Come dare loro effettivamente torto? I “disincentivi” a comprare automobili si tradurranno in 220.000  posti di lavoro persi nella filiera della distribuzione che, oltretutto, solo raramente dispone di ammortizzatori sociali. Quindi licenziamenti, cui nessuno pare prestare orecchio.
Tornando al mercato di ottobre, si salva solo Kia, con una performance smagliante, vendite salite dell’81% a 2.841 unità, che le valgono il sedicesimo posto assoluto, ormai a ridosso dell’Alfa Romeo.
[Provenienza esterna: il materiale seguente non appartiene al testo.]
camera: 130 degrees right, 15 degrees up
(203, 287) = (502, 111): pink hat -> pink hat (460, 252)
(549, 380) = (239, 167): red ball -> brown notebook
Sempre bene Land Rover, visto che il successo della Evoque non scema; in progresso anche la Peugeot grazie alla 208; la Dacia, marca perfetta per tempi di crisi, e infine la Toyota, spinta dalla nuova Yaris.
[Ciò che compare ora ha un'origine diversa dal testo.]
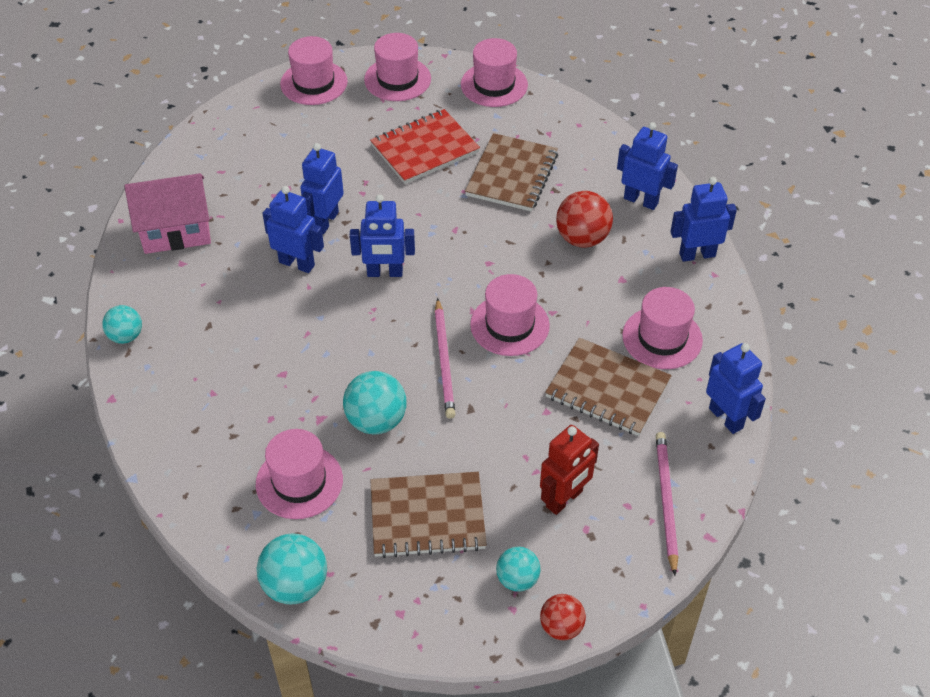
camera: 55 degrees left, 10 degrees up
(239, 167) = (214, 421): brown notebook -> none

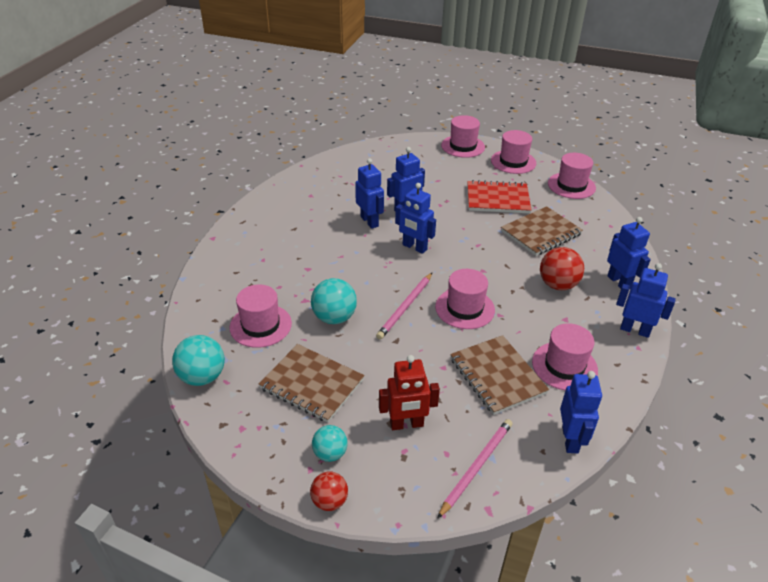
camera: 35 degrees right, 10 degrees down
(126, 336) = (249, 214): turquoise ball -> none
(176, 231) = (322, 181): pink house -> none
Oltre che le vendite, in ottobre sono andati male anche gli ordini, in flessione di quasi l’11% a circa 125.000 contratti. Da gennaio a ottobre l’acquisito ordini si ferma a 1.160.000 unità, in calo di circa il 21%.
L’UNRAE, l’associazione delle case estere, conferma che il mercato tenderà a chiudere il 2012 appena sopra 1,4 milioni di vetture, in calo del 20% rispetto all’anno precedente.  E l’anno prossimo sarà pure peggio: circa 1.358.000 immatricolazioni, riportandoci indietro ai livelli pre-anni ’80, sostiene l’UNRAE.
Altro che luce in fondo al tunnel!
Numerologo Sincero

Legenda a grafici.
I grafici evidenziano le variazioni in percentuale delle immatricolazioni nel mese delle principali marche utilizzando quattro colori:
- Verde: immatricolazioni in crescita in valore assoluto, ovvero maggior numero di unità immatricolate rispetto al corrispondente periodo dell’anno precedente. Guadagno in volumi e in quota di mercato.
- Giallo: immatricolazioni in crescita rispetto alla media del mercato (linea arancio) nel periodo in esame, seppur inferiori a quelle nello stesso periodo dell’anno precedente. Volumi quindi in calo, ma aumento della quota di mercato.
- Arancio: valore medio del mercato
- Rosso: immatricolazioni in calo superiore alla media del mercato (linea arancio). Calo sia di volumi, sia di quota di mercato.